Euro zone economic sentiment dropped more than expected last month while inflation hit another record high, indicating the economy is under renewed stress as surging coronavirus infections force governments to tighten restrictions.
With infections breaking records almost daily as the Omicron variant sweeps across Europe, growth is likely to take a hit around the turn of the year even though governments have largely avoided the debilitating measures that brought their economies to a standstill a year ago.
Foreshadowing the pain, the European Commission’s Economic Sentiment Indicator, a key gauge of the bloc’s economic health, fell more sharply than forecast in December to a level last seen in May. The outlook for services worsened significantly and employment expectations also fell.
In Germany, the euro zone’s biggest economy, the slowdown is already evident in hard data.
Supply chain bottlenecks have held back Germany’s vast factory sector for most of the last quarter and industry, thought to be on the rebound, unexpectedly stumbled in November.
Output fell 0.2% on the month, despite expectations for a 1% rise, reinforcing views that Europe’s biggest economy came to a halt in the fourth quarter of 2021, with no relief in sight for months.

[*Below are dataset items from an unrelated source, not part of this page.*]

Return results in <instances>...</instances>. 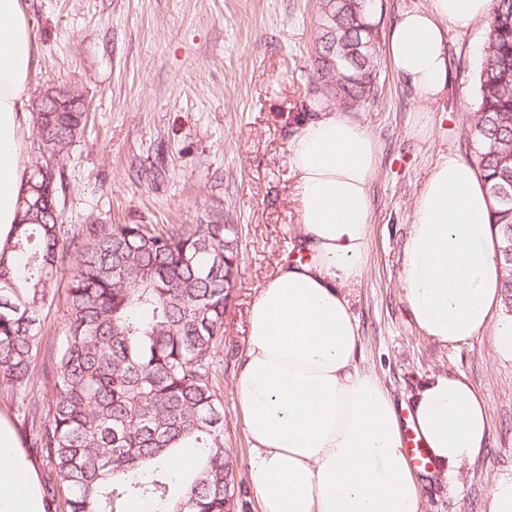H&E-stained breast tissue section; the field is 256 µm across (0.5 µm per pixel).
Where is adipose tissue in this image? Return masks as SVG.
I'll list each match as a JSON object with an SVG mask.
<instances>
[{
  "mask_svg": "<svg viewBox=\"0 0 512 512\" xmlns=\"http://www.w3.org/2000/svg\"><path fill=\"white\" fill-rule=\"evenodd\" d=\"M491 13L492 0H429L400 14L389 50L421 104L446 86L449 28L469 29ZM36 62L20 0H0V246L18 222L19 146ZM288 150L298 253L253 299L236 377L258 510L421 512L424 479L404 448V423L422 437L434 477L453 478L486 446L487 404L465 378L439 374L421 381L402 411L377 375L360 367L350 289L368 263L377 145L360 121L326 109L302 118ZM489 211L473 168L442 156L414 201L401 281L427 336L454 344L488 330L497 352L512 359V316H496L501 268ZM18 448L0 417V512H43Z\"/></svg>",
  "mask_w": 512,
  "mask_h": 512,
  "instance_id": "adipose-tissue-1",
  "label": "adipose tissue"
}]
</instances>
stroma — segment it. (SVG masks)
<instances>
[{
	"label": "stroma",
	"mask_w": 512,
	"mask_h": 512,
	"mask_svg": "<svg viewBox=\"0 0 512 512\" xmlns=\"http://www.w3.org/2000/svg\"><path fill=\"white\" fill-rule=\"evenodd\" d=\"M428 0H377L379 92L352 109L379 147L371 182L370 251L351 291L360 364L399 403L431 374L465 376L489 412L488 446L454 484L426 483L422 512H486L491 484L512 477V359L489 333L455 344L415 324L401 285L412 208L436 163L473 161L465 129L478 106V47L487 27L448 31V85L420 106L392 67L388 35L399 14ZM35 36L30 97L76 91L89 122L57 159L68 235L92 224H193L220 209L240 227L243 260L224 315L218 356L224 445L240 486L233 512H257L235 389L245 315L277 263L292 257L298 217L288 142L312 101L317 0H21ZM428 128H413L419 112Z\"/></svg>",
	"instance_id": "stroma-1"
}]
</instances>
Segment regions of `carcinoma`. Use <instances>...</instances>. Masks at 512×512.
I'll return each instance as SVG.
<instances>
[{
	"instance_id": "cac0c4a2",
	"label": "carcinoma",
	"mask_w": 512,
	"mask_h": 512,
	"mask_svg": "<svg viewBox=\"0 0 512 512\" xmlns=\"http://www.w3.org/2000/svg\"><path fill=\"white\" fill-rule=\"evenodd\" d=\"M374 0H319L314 78L345 107L378 91ZM467 137L491 199L496 243L512 235V0H494ZM85 112H37V143L20 196V222L0 249V387L47 459L46 504L63 512H231L236 481L224 447L215 355L240 264L239 225L217 209L197 224L92 225L85 239L59 224L63 173L50 163L79 137ZM76 254L66 334L37 363V324L57 273ZM504 307L512 266L498 257ZM41 365L50 398L31 394ZM190 459L174 465L183 455Z\"/></svg>"
}]
</instances>
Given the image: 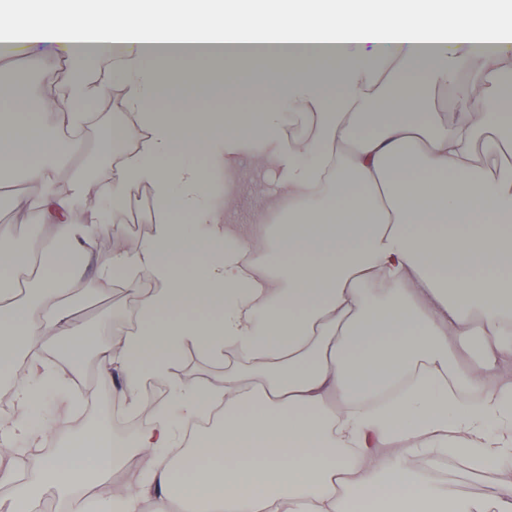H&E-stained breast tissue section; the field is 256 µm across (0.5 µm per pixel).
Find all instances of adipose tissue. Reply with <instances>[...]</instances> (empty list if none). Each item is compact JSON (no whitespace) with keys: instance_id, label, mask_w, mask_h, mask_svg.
Wrapping results in <instances>:
<instances>
[{"instance_id":"ef3b65f1","label":"adipose tissue","mask_w":512,"mask_h":512,"mask_svg":"<svg viewBox=\"0 0 512 512\" xmlns=\"http://www.w3.org/2000/svg\"><path fill=\"white\" fill-rule=\"evenodd\" d=\"M261 24L285 35L251 59L300 55L304 66L260 88L225 85L211 42ZM0 39L27 50L0 86V182L25 159L33 220L51 227L25 256L0 233V274L34 276L23 297L0 283V378L16 407L0 423V457L33 450L21 484L0 469L14 486L0 512H38L49 494L76 512H349L355 500L377 512H512L511 484L472 500L412 466L512 471V372L501 370L512 363V166L491 175L480 158L512 148V23L498 0H47L1 11ZM323 59L344 67L311 68ZM61 62L62 134L30 111L28 83ZM465 70L452 121L434 95ZM107 71L130 120L102 146L135 147L61 191L55 162L81 152ZM201 83L273 103L202 112L190 104ZM167 95L181 107L156 111ZM292 115L306 135L289 131ZM244 153L280 174L272 211L249 232L210 203L213 165L233 177ZM137 185L152 189L153 232L102 256L98 274L123 281L139 326L95 356L101 377L121 372V399L145 424L125 446L101 425L38 454L54 429L29 415L86 357L65 281L95 246L93 224ZM58 335L69 339L62 370L41 357ZM187 345L223 363L222 386L176 380L173 351ZM160 379L168 400L145 401ZM218 404V425L188 438ZM132 454L142 480L90 498Z\"/></svg>"}]
</instances>
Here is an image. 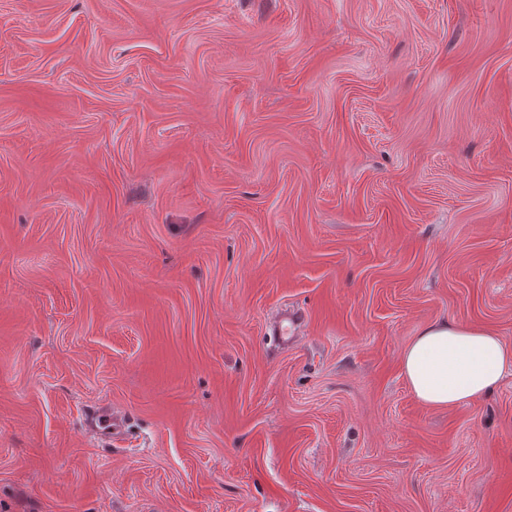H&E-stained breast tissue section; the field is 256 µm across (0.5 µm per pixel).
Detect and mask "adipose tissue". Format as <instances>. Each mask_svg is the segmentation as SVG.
Masks as SVG:
<instances>
[{"label": "adipose tissue", "mask_w": 512, "mask_h": 512, "mask_svg": "<svg viewBox=\"0 0 512 512\" xmlns=\"http://www.w3.org/2000/svg\"><path fill=\"white\" fill-rule=\"evenodd\" d=\"M401 363L419 402L453 408L475 401L512 373V346L488 329L438 320L418 330Z\"/></svg>", "instance_id": "adipose-tissue-1"}]
</instances>
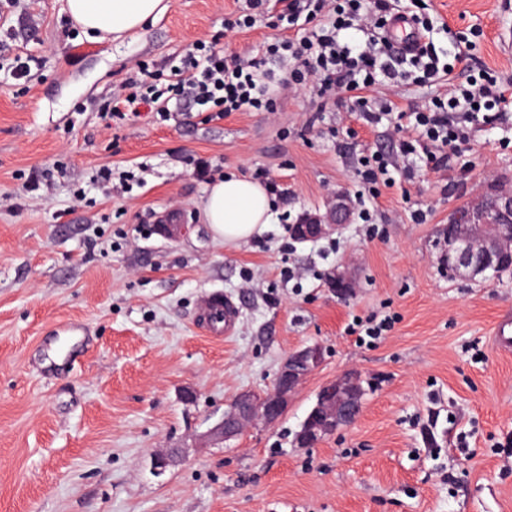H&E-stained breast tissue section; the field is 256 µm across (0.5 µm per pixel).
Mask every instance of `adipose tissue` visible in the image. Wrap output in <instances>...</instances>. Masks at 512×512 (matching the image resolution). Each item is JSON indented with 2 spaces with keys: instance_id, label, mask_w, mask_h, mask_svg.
I'll use <instances>...</instances> for the list:
<instances>
[{
  "instance_id": "obj_1",
  "label": "adipose tissue",
  "mask_w": 512,
  "mask_h": 512,
  "mask_svg": "<svg viewBox=\"0 0 512 512\" xmlns=\"http://www.w3.org/2000/svg\"><path fill=\"white\" fill-rule=\"evenodd\" d=\"M70 21L94 39L122 43L163 17L170 0H64ZM204 218L217 239L236 245L263 233L272 222V204L262 184L244 177L216 180L205 192Z\"/></svg>"
}]
</instances>
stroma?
Returning a JSON list of instances; mask_svg holds the SVG:
<instances>
[{"mask_svg":"<svg viewBox=\"0 0 512 512\" xmlns=\"http://www.w3.org/2000/svg\"><path fill=\"white\" fill-rule=\"evenodd\" d=\"M10 3L0 7V512H512V350L492 336L512 314V276L451 279L436 248L457 204L512 189L502 143L512 109L476 132L466 169L395 171L371 224L301 243L284 214L354 195L359 157L393 148L387 124L355 120L350 92L322 113L310 82L273 112L110 116L143 65L163 68L197 43L263 55L270 16L228 31L247 0H171L115 45L88 40L62 0ZM400 6L432 24L441 63L460 80L484 68L512 82V0ZM18 55L30 60L20 80ZM444 92L409 73L376 86L369 103L414 112ZM198 157L210 178L190 166ZM105 166L133 173L129 193L99 179ZM259 170L287 200L260 237L224 246L203 220L205 191ZM173 213L191 226L175 240L158 229ZM339 265L356 283L347 296L328 286ZM214 289L240 306L233 336L197 325ZM373 315L390 316L391 330L352 334ZM64 321L89 326L90 353L58 336ZM314 343L325 361L277 422L206 441L226 403L269 391L288 353ZM349 370L366 388L358 420L294 447L320 386ZM171 448L183 459L156 472Z\"/></svg>","mask_w":512,"mask_h":512,"instance_id":"obj_1","label":"stroma"}]
</instances>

“Unfortunately, this is where the rebound of German industry stops for the time being. The fourth wave of the pandemic and Omicron should send industrial activity back into hibernation,” ING economist Carsten Brzeski said.

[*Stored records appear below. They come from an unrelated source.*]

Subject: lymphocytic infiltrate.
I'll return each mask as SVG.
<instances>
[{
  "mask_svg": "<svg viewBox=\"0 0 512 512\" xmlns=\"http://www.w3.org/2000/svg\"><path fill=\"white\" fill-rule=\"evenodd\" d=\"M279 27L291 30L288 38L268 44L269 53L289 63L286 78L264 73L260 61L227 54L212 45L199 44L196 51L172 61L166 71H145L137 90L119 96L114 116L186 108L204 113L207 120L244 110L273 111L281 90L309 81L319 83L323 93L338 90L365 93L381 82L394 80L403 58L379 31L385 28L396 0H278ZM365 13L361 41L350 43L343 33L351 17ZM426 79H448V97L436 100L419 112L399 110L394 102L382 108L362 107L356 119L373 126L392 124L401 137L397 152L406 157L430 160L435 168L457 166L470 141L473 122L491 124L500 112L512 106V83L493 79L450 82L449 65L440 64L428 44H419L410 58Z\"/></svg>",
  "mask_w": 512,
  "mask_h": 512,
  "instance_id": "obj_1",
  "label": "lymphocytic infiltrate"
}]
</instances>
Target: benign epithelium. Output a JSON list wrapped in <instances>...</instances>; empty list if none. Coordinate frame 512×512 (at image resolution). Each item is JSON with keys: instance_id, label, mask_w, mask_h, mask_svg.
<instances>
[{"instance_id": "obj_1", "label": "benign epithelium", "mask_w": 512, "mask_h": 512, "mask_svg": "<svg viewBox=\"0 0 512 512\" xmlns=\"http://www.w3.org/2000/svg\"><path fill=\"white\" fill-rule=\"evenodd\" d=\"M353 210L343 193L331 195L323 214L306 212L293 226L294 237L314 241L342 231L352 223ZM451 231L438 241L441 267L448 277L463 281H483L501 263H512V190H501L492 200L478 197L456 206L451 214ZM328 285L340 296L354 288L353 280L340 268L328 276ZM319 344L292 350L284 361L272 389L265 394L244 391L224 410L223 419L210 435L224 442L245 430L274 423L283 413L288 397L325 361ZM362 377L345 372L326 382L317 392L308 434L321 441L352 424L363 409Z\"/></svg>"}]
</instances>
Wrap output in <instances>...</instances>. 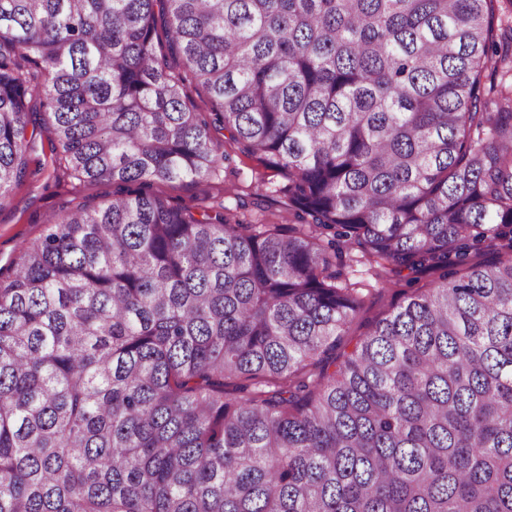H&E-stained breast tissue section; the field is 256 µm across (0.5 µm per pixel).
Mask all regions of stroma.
I'll return each instance as SVG.
<instances>
[{
  "label": "stroma",
  "instance_id": "35a3bbf8",
  "mask_svg": "<svg viewBox=\"0 0 512 512\" xmlns=\"http://www.w3.org/2000/svg\"><path fill=\"white\" fill-rule=\"evenodd\" d=\"M224 148V164L210 184L161 183L156 185V193L172 203L192 204L201 211L222 202L237 207L239 215L254 224H291V216L281 211L279 198L273 192L275 186L282 184V177L257 157L245 153L240 145L228 142ZM28 167L29 174L24 182L13 187L0 201L1 269L13 264L23 244L42 236L50 215L61 214L76 202L96 204L112 197V187L108 183L79 181L64 174L50 151L47 135L37 136L28 156ZM259 186L269 193L266 207L262 210L251 203L252 195ZM437 279V274L428 273L413 287L403 282L385 285L376 279L367 265L354 263L345 267L342 282L355 285L364 303L345 328L338 353L351 351L370 324L404 301L413 289L428 290L434 287Z\"/></svg>",
  "mask_w": 512,
  "mask_h": 512
}]
</instances>
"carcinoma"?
Masks as SVG:
<instances>
[{
    "instance_id": "cac0c4a2",
    "label": "carcinoma",
    "mask_w": 512,
    "mask_h": 512,
    "mask_svg": "<svg viewBox=\"0 0 512 512\" xmlns=\"http://www.w3.org/2000/svg\"><path fill=\"white\" fill-rule=\"evenodd\" d=\"M501 2L0 0V200L38 109L115 185L0 271V512H512ZM223 131L297 223L152 191ZM348 261L438 282L338 363Z\"/></svg>"
}]
</instances>
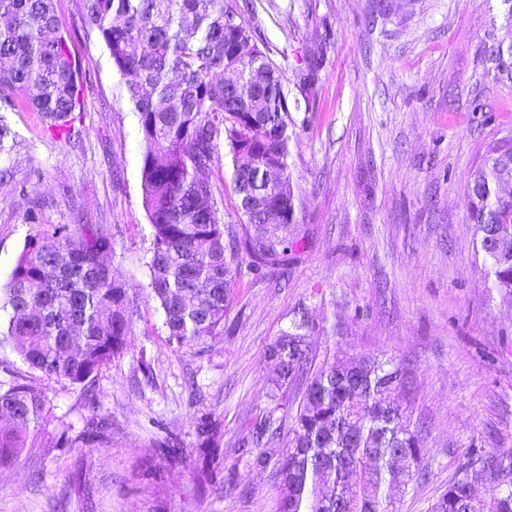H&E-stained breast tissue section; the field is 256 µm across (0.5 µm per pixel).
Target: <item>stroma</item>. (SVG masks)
<instances>
[{
  "label": "stroma",
  "instance_id": "obj_1",
  "mask_svg": "<svg viewBox=\"0 0 512 512\" xmlns=\"http://www.w3.org/2000/svg\"><path fill=\"white\" fill-rule=\"evenodd\" d=\"M386 9H379V2ZM287 79L290 97L318 64L310 111L293 113L288 164L299 251L284 269L244 274L224 333L173 350L148 295L152 228L142 201L138 122L77 0H56L61 31L87 75L78 143L52 138L38 113L10 112L19 143L0 183V288L26 239L83 217L108 229L132 331L97 376V404L49 383L0 345L12 375L47 395L43 437L107 420L97 448L54 449L0 470V512H277L273 469L248 465L266 406L268 346L308 313L316 358L341 351L406 362L423 422L426 482L391 490L394 512H430L466 448L512 454V300L474 259L467 181L486 145L512 130V0H233ZM27 195H20V186ZM43 201L29 221L30 197ZM220 436L215 483L196 421ZM178 438L174 456L160 453Z\"/></svg>",
  "mask_w": 512,
  "mask_h": 512
}]
</instances>
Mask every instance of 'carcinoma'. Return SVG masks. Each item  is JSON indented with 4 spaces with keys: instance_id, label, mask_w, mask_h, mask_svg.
I'll use <instances>...</instances> for the list:
<instances>
[{
    "instance_id": "cac0c4a2",
    "label": "carcinoma",
    "mask_w": 512,
    "mask_h": 512,
    "mask_svg": "<svg viewBox=\"0 0 512 512\" xmlns=\"http://www.w3.org/2000/svg\"><path fill=\"white\" fill-rule=\"evenodd\" d=\"M86 36L107 49L138 117L143 202L152 226L148 295L165 314L178 348L224 334L231 290L248 269L287 266L295 250L294 194L288 165L290 112L310 107L314 69L288 103L284 75L255 41L253 27L226 0H80ZM0 157L15 148L4 113L32 111L54 138L71 141L83 109L85 76L62 35L54 0H0ZM234 161L243 224H224V191L209 177L220 144ZM512 168L489 164L468 182L475 257L501 296L512 297V263L491 253L492 231L512 230V201L497 205ZM100 224H64L25 241L3 288L9 342L46 379L80 386L96 404L98 372L126 349L132 315L127 289L106 263ZM306 317L268 347L274 375L255 444L274 440L291 418L293 446L279 460L278 512H392L385 488L427 479L424 427L396 401L410 394L405 366L369 355L309 353ZM304 385L294 414L279 416L280 391ZM46 396L14 380L0 387V466L49 448ZM102 425L71 445L106 439ZM431 512H512V468L470 449Z\"/></svg>"
}]
</instances>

“It will take until spring before German industry is back on a fully sustainable recovery path.”
In a rare bright spot for the bloc, retail trade unexpectedly rose in November, indicating that at least consumers remained optimistic going into the Christmas shopping season.
The problem is that heavy spending by households, who were forced to save up cash for the past year amid restrictions, is pushing consumer prices to new records.
Inflation unexpectedly hit 5% last month, a record high for the 19-country currency bloc and uncomfortable reading at the European Central Bank, which has consistently underestimated price pressures.
When the economy rebounded from its initial pandemic shock last year price growth took off, primarily as oil and gas prices jumped.
Adding to the upward pressure, supply-chain bottlenecks curtailed the availability of consumer products, while households, digging into the cash they had piled up, started spending on everything from new cars to restaurant meals.
While most of these inflation drivers are temporary, many, including some influential policymakers, doubt the ECB’s benign narrative that price growth will be back under its 2% target by the end of the year.
Part of their concern is that rises in underlying prices – or inflation excluding volatile food and fuel prices – are also above target, suggesting that sectors prone to weak inflation over the past decade are now adjusting.
Still, with stimulus extended only a few weeks ago, the ECB is unlikely to revisit its policy stance until March, especially as Omicron clouds the outlook.
There was a glimmer of good news for the central bank in the Commission’s sentiment survey with euro zone entrepreneurs paring back their expectations for price rises for the first time in more than a year last month.